While playing around with some complex numbers in Geogebra, I came up with this conjecture:
Show that given $3$ distinct complex numbers $a,b,c$, you can choose two of them such that the absolute value of their sum is greater than or equal to the absolute value of the third.
I was not able to find a counterexample, so I tried proving this by assuming the opposite:that $|a+b| < |c|, |b+c| < |a|, |c+a| < |b|$. Summing, I expected to be able to prove that $$ |a+b| + |b+c| + |c+a| \geq |a| + |b| + |c|,$$ in order to obtain a contradiction, but it turns out that this inequality is not always true.
Any other ideas?
Let $p = a + b + c$, the conjecture is equivalent to $$|p-a| \ge |a|\quad\lor\quad |p-b| \ge |b|\quad\lor\quad |p-c| \ge |c| \tag{*1}$$ If $p = 0$, this is trivially true.
If $p \ne 0$, let $\ell$ be the perpendicular bisector of the line segment joining $0$ and $p$. This bisector $\ell$ separate $\mathbb{C}$ into two half-planes, one contains the $0$ and the other contains $p$. The condition $(*1)$ is equivalent to at least one of $a, b, c$ is lying on the closed half plane containing $0$.
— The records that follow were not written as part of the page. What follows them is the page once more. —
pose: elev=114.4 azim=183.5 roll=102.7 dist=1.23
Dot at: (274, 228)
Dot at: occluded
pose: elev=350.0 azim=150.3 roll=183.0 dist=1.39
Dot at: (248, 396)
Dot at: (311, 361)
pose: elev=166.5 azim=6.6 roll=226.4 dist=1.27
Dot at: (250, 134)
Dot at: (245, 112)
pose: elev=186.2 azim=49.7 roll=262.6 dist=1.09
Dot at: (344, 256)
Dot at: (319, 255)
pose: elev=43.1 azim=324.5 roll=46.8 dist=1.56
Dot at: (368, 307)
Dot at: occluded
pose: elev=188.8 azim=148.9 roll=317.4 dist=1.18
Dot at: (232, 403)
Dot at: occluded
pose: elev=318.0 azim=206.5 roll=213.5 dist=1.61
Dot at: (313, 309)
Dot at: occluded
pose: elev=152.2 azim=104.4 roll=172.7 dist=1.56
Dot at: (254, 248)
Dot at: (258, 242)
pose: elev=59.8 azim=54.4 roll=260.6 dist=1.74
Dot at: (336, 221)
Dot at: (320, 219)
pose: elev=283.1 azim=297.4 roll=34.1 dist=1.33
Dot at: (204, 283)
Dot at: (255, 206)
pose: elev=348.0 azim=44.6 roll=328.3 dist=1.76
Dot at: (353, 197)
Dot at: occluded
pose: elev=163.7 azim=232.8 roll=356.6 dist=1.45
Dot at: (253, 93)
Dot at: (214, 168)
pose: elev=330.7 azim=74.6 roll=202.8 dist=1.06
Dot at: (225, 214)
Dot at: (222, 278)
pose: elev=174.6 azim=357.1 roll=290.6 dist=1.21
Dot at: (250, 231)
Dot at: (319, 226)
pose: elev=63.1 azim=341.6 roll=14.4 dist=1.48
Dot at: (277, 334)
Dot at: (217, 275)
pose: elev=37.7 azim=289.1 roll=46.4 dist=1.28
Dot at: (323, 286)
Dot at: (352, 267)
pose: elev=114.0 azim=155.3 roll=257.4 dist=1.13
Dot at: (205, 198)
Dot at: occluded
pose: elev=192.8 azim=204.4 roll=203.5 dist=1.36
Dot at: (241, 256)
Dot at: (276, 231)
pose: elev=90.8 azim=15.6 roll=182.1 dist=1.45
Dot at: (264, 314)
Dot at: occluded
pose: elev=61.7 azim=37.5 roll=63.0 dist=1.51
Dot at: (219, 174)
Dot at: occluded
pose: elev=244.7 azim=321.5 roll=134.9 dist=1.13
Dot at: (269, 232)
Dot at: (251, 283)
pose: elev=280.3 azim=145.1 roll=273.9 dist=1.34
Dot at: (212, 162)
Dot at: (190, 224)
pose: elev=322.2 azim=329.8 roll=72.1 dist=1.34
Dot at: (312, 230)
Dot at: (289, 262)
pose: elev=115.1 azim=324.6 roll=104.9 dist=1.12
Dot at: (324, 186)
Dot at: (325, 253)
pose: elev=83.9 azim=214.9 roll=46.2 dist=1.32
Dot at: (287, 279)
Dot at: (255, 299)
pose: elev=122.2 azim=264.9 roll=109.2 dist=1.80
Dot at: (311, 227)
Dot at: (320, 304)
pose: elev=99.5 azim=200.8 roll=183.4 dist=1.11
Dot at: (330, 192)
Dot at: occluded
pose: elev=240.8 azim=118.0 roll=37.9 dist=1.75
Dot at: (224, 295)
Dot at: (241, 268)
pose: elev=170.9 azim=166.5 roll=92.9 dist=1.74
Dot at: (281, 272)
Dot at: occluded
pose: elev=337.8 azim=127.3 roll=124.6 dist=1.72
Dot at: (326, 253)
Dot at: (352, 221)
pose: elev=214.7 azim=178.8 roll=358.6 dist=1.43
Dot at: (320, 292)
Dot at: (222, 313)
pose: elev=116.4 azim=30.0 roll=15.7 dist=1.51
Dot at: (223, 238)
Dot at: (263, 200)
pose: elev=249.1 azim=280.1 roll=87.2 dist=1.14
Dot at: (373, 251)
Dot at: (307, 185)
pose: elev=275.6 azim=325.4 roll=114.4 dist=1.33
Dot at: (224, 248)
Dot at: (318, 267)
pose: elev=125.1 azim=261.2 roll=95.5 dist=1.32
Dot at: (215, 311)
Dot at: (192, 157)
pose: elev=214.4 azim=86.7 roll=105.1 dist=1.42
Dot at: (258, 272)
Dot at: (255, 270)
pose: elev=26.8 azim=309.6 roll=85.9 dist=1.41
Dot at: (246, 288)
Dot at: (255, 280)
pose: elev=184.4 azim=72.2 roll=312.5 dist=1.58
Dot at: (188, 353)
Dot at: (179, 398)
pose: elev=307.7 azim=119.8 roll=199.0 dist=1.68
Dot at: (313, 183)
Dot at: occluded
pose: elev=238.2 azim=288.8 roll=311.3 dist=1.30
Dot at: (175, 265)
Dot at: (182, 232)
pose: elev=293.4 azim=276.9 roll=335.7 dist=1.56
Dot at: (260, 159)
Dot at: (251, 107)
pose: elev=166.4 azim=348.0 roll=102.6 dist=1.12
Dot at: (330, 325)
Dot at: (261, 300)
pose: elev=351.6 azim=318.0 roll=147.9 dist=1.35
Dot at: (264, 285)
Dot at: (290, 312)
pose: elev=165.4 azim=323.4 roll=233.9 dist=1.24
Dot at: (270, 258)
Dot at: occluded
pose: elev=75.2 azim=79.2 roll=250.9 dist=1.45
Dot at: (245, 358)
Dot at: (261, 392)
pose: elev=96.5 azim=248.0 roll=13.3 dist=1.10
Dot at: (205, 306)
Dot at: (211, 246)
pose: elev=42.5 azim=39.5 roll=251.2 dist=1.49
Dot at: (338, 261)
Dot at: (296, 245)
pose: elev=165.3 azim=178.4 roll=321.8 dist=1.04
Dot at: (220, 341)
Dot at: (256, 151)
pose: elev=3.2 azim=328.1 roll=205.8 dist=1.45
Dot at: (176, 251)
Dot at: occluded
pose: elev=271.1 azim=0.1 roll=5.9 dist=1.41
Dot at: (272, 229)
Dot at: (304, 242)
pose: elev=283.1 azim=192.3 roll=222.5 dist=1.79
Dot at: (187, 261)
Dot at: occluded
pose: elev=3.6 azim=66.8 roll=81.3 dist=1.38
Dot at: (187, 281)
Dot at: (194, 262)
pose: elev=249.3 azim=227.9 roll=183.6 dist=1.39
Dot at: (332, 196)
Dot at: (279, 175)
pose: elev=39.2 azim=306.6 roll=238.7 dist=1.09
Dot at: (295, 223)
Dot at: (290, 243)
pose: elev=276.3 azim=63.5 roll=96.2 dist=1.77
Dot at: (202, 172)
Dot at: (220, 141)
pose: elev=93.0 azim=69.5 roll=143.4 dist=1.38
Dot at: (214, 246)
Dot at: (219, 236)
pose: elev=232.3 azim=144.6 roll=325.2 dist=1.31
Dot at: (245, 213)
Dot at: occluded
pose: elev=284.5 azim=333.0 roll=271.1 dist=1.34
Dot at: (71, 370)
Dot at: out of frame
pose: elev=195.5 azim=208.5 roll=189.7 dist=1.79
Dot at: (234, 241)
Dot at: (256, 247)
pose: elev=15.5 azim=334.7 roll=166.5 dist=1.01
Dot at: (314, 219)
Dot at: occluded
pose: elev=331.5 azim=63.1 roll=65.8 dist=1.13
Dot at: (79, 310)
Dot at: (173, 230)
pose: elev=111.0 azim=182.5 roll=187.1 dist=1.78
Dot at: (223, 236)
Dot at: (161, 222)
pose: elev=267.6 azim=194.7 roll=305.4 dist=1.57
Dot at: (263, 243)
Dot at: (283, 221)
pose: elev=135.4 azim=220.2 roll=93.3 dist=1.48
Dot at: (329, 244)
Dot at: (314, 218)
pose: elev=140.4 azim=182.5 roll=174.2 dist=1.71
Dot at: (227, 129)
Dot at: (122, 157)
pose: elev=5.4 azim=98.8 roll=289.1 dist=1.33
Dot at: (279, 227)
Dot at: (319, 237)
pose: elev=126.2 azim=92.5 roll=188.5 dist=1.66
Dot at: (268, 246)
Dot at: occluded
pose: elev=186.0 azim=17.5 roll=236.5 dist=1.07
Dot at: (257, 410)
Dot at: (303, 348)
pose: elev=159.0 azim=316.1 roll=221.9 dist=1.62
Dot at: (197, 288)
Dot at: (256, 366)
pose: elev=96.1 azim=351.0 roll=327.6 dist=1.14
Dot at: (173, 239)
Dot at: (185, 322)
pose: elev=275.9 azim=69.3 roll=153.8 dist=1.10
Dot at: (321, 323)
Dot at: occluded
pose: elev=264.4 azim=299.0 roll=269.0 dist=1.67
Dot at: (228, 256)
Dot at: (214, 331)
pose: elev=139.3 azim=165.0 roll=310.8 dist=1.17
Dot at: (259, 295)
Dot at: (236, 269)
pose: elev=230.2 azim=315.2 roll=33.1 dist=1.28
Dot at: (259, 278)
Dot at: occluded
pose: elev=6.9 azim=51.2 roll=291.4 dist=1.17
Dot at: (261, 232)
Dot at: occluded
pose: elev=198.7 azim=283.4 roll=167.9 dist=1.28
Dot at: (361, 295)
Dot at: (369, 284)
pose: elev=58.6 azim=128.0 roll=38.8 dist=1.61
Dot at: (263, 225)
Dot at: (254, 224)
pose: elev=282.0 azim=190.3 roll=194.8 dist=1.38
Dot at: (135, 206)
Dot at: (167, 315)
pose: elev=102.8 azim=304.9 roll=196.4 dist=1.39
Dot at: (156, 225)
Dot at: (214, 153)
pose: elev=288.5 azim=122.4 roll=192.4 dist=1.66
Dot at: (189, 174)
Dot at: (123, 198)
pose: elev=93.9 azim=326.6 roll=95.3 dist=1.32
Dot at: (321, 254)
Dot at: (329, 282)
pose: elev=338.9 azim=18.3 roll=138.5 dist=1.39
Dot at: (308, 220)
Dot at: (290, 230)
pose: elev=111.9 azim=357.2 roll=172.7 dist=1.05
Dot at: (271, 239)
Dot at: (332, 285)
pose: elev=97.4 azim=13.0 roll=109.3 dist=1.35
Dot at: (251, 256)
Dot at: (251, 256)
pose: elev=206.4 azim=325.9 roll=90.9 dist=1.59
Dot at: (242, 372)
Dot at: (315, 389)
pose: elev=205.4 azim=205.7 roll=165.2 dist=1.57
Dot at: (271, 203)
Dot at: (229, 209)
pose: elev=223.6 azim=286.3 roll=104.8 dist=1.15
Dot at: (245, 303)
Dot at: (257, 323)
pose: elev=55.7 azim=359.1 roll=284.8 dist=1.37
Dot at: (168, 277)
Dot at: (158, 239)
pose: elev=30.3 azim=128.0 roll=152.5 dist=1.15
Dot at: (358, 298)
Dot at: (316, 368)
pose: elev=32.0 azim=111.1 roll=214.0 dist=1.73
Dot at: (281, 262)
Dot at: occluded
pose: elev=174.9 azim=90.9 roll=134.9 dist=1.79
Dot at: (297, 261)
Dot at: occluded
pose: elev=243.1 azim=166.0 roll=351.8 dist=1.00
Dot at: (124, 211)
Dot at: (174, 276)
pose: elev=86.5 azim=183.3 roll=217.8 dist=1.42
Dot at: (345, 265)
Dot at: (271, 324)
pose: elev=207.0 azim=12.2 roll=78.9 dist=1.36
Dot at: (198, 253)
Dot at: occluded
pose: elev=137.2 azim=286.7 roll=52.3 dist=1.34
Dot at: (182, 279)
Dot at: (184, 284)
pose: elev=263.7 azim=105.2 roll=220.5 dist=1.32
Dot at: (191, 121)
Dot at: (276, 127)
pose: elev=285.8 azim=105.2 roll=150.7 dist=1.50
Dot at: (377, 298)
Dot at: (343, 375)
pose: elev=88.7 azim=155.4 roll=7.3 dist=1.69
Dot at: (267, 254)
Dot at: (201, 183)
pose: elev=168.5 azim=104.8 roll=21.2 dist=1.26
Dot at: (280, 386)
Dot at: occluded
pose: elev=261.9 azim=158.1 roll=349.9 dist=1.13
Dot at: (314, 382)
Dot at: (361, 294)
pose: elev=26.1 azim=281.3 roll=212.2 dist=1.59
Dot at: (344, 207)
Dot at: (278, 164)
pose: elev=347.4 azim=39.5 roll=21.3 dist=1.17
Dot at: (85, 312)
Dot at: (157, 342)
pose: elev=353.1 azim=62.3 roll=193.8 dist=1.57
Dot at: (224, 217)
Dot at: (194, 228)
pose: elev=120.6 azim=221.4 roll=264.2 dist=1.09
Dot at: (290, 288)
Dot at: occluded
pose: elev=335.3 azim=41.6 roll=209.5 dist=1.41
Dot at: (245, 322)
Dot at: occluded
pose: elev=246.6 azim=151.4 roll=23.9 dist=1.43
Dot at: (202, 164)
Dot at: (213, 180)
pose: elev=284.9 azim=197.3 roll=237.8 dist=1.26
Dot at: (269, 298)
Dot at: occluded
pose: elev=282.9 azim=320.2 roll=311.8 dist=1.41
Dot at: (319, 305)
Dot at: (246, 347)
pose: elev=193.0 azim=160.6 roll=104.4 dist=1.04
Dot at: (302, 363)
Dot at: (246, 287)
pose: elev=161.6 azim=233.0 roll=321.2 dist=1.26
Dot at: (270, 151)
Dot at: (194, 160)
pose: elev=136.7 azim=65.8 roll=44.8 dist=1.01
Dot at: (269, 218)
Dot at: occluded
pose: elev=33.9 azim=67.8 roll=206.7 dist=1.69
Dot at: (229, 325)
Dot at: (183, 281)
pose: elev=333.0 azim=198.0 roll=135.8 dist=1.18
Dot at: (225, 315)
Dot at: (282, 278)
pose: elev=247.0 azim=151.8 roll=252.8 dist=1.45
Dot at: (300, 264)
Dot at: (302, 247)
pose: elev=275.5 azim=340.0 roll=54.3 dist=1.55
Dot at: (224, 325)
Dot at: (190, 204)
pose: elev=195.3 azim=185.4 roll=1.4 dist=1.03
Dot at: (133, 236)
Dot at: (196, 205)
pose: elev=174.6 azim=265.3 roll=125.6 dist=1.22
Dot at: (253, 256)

If this isn't true, all three points $a, b, c$ lie on the open half plane containing $p$. All the projections of $a, b, c$ along direction $p$ will be greater than $\frac12 |p|$. This force the projection of $p$ onto itself is at least $\frac32|p|$. This is impossible. $a + b + c$ cannot sum to $p$ and this contradicts with the definition of $p$.
As a result, $(*1)$ is also true when $p \ne 0$.
Above proof is geometric in nature. We can also prove the conjecture in a more algebraic manner.
When $(*1)$ fails, we have
$$\begin{align} & |p-a|^2 + |p-b|^2 + |p-c|^2 < |a|^2 + |b|^2 + |c|^2\\ \iff & 3|p|^2 - p(\bar{a}+\bar{b}+\bar{c}) - \bar{p} (a+b+c) < 0\\ \iff & |p|^2 = 3|p|^2 - 2p\bar{p} < 0 \end{align}$$ The last assertion $|p|^2 < 0$ is absurd, so $(*1)$ is true.